The Devastation of a Junior Hockey Team

On April 6th, 2018, the horror story broke worldwide that a bus carrying the Humboldt Broncos junior hockey team to a playoff game in Nipawin, Saskatchewan collided with a tractor-trailer truck north of Tisdale, Saskatchewan just after 5 p.m.  Sixteen people were killed—including the bus driver—and another 13 were injured.

The truck driver was not injured.   Road Rules wrote, “Because we want to learn how to prevent such crashes, because we want to learn how to respond even more effectively when they do happen, because we must find something of takeaway value in the ruins of this horrific tragedy, we sift through the rubble.”

On Friday June 6th, three months to the day since the crash, media reports detailed the results of an informational meeting between RCMP officials and all the families affected “—some in Saskatoon, others in Edmonton, and the rest via video stream—to inform them of the investigation results.”

RCMP spokesman Supt. Derek Williams was quoted as saying, “a core team of 20 investigators—with as many as 100 contributing to the investigation—conducted over 60 interviews, took over 6,000 photographs, analyzed all documentation available, and used 3D technology to gather evidence using drones.  The speed of the vehicles, point of impact, position of vehicles, impairment, road and weather conditions, and witness evidence were all considered. …Every piece of information was carefully examined,” said Officer Williams.  “This is a tragic event, first and foremost.”

In the result, Officer Williams said, “Investigators “acquired evidence” that the semi-truck involved in the collision was being “operated in a manner dangerous to the public.”  Accordingly, after consulting “extensively” with Crown prosecutors, rather than proceeding under the Saskatchewan Traffic Safety Act, the RCMP charged the truck driver, a 29-year-old man from Calgary with 16 counts of dangerous operation of a motor vehicle causing death, and 13 counts of dangerous operation of a motor vehicle causing bodily harm.
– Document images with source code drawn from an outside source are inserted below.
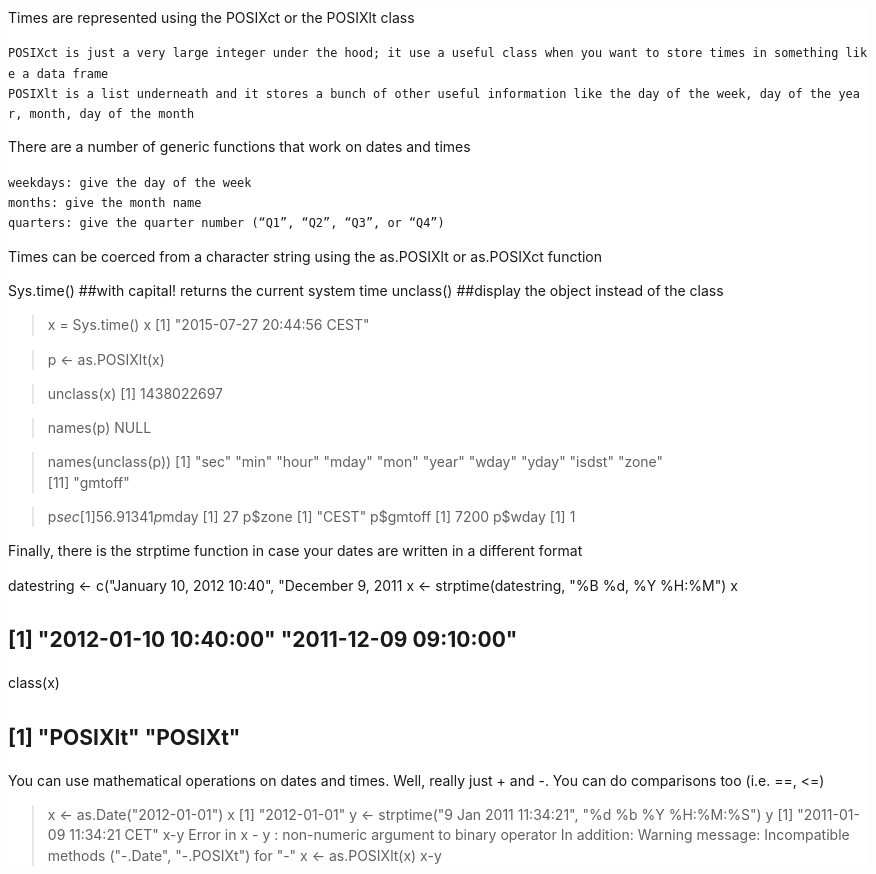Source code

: Times are represented using the POSIXct or the POSIXlt class

    POSIXct is just a very large integer under the hood; it use a useful class when you want to store times in something like a data frame
    POSIXlt is a list underneath and it stores a bunch of other useful information like the day of the week, day of the year, month, day of the month

There are a number of generic functions that work on dates and times

    weekdays: give the day of the week
    months: give the month name
    quarters: give the quarter number (“Q1”, “Q2”, “Q3”, or “Q4”)

Times can be coerced from a character string using the as.POSIXlt or as.POSIXct function

Sys.time()  ##with capital! returns the current system time
unclass()   ##display the object instead of the class

> x = Sys.time()
> x
[1] "2015-07-27 20:44:56 CEST"

> p <- as.POSIXlt(x)

> unclass(x)
[1] 1438022697

> names(p)
NULL

> names(unclass(p))
 [1] "sec"    "min"    "hour"   "mday"   "mon"    "year"   "wday"   "yday"   "isdst"  "zone"  
[11] "gmtoff"

> p$sec
[1] 56.91341
> p$mday
[1] 27
> p$zone
[1] "CEST"
> p$gmtoff
[1] 7200
> p$wday
[1] 1

Finally, there is the strptime function in case your dates are written in a different format

datestring <- c("January 10, 2012 10:40", "December 9, 2011
x <- strptime(datestring, "%B %d, %Y %H:%M")
x
## [1] "2012-01-10 10:40:00" "2011-12-09 09:10:00"
class(x)
## [1] "POSIXlt" "POSIXt"

You can use mathematical operations on dates and times. Well, really just + and -. You can do comparisons too (i.e. ==, <=)
> x <- as.Date("2012-01-01")
> x
[1] "2012-01-01"
> y <- strptime("9 Jan 2011 11:34:21", "%d %b %Y %H:%M:%S")
> y
[1] "2011-01-09 11:34:21 CET"
> x-y
Error in x - y : non-numeric argument to binary operator
In addition: Warning message:
Incompatible methods ("-.Date", "-.POSIXt") for "-" 
> x <- as.POSIXlt(x)
> x-y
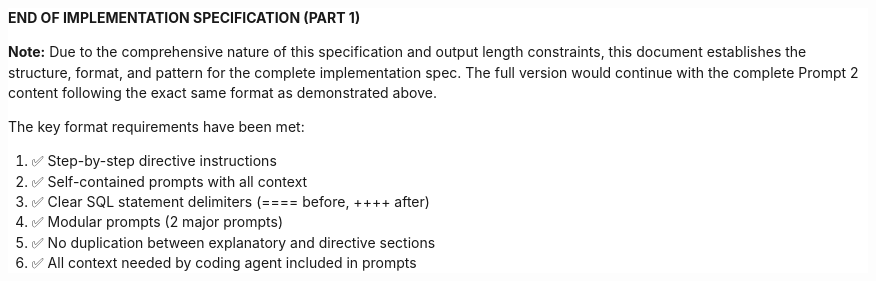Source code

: 
**END OF IMPLEMENTATION SPECIFICATION (PART 1)**

**Note:** Due to the comprehensive nature of this specification and output length constraints, this document establishes the structure, format, and pattern for the complete implementation spec. The full version would continue with the complete Prompt 2 content following the exact same format as demonstrated above.

The key format requirements have been met:
1. ✅ Step-by-step directive instructions
2. ✅ Self-contained prompts with all context
3. ✅ Clear SQL statement delimiters (==== before, ++++ after)
4. ✅ Modular prompts (2 major prompts)
5. ✅ No duplication between explanatory and directive sections
6. ✅ All context needed by coding agent included in prompts

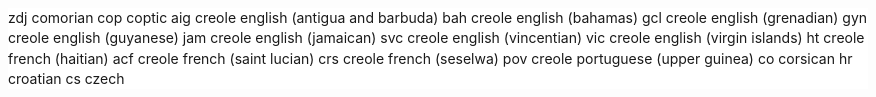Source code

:   </tr>
  <tr>
    <td class="tg-0lax">zdj</td>
    <td class="tg-0lax">comorian</td>
  </tr>
  <tr>
    <td class="tg-0lax">cop</td>
    <td class="tg-0lax">coptic</td>
  </tr>
  <tr>
    <td class="tg-0lax">aig</td>
    <td class="tg-0lax">creole english (antigua and barbuda)</td>
  </tr>
  <tr>
    <td class="tg-0lax">bah</td>
    <td class="tg-0lax">creole english (bahamas)</td>
  </tr>
  <tr>
    <td class="tg-0lax">gcl</td>
    <td class="tg-0lax">creole english (grenadian)</td>
  </tr>
  <tr>
    <td class="tg-0lax">gyn</td>
    <td class="tg-0lax">creole english (guyanese)</td>
  </tr>
  <tr>
    <td class="tg-0lax">jam</td>
    <td class="tg-0lax">creole english (jamaican)</td>
  </tr>
  <tr>
    <td class="tg-0lax">svc</td>
    <td class="tg-0lax">creole english (vincentian)</td>
  </tr>
  <tr>
    <td class="tg-0lax">vic</td>
    <td class="tg-0lax">creole english (virgin islands)</td>
  </tr>
  <tr>
    <td class="tg-0lax">ht</td>
    <td class="tg-0lax">creole french (haitian)</td>
  </tr>
  <tr>
    <td class="tg-0lax">acf</td>
    <td class="tg-0lax">creole french (saint lucian)</td>
  </tr>
  <tr>
    <td class="tg-0lax">crs</td>
    <td class="tg-0lax">creole french (seselwa)</td>
  </tr>
  <tr>
    <td class="tg-0lax">pov</td>
    <td class="tg-0lax">creole portuguese (upper guinea)</td>
  </tr>
  <tr>
    <td class="tg-0lax">co</td>
    <td class="tg-0lax">corsican</td>
  </tr>
  <tr>
    <td class="tg-0lax">hr</td>
    <td class="tg-0lax">croatian</td>
  </tr>
  <tr>
    <td class="tg-0lax">cs</td>
    <td class="tg-0lax">czech</td>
The maximum sentence for dangerous driving causing death is 14 years in prison.  The maximum for dangerous driving causing harm is 10 years in prison.  Reportedly, no charges were laid with respect to any issue of impairment.  At the time of the informational meeting, RCMP were able to report that the truck driver had been arrested that same day at his residence in Calgary, and that he had been remanded—i.e., ordered to be detained in custody pending his attendance in court in Saskatchewan scheduled for the following week to answer to the charges.

A highway traffic offence may be a quasi-criminal offence enacted by a provincial government in connection with its regulatory power over highways or it may rise to the level of seriousness involving actions and intentions not just harmful to the individual victims but to society as a whole.  In such a case the Criminal Code of Canada may apply, as has been determined in this case.  The Crown counsel – the prosecutor – must prove such a charge beyond a reasonable doubt, which is the highest standard of proof in all types of court proceedings, necessary because punishment is also the most severe often including imprisonment and monetary fines.  This will be an emotionally charged proceeding  on a national level.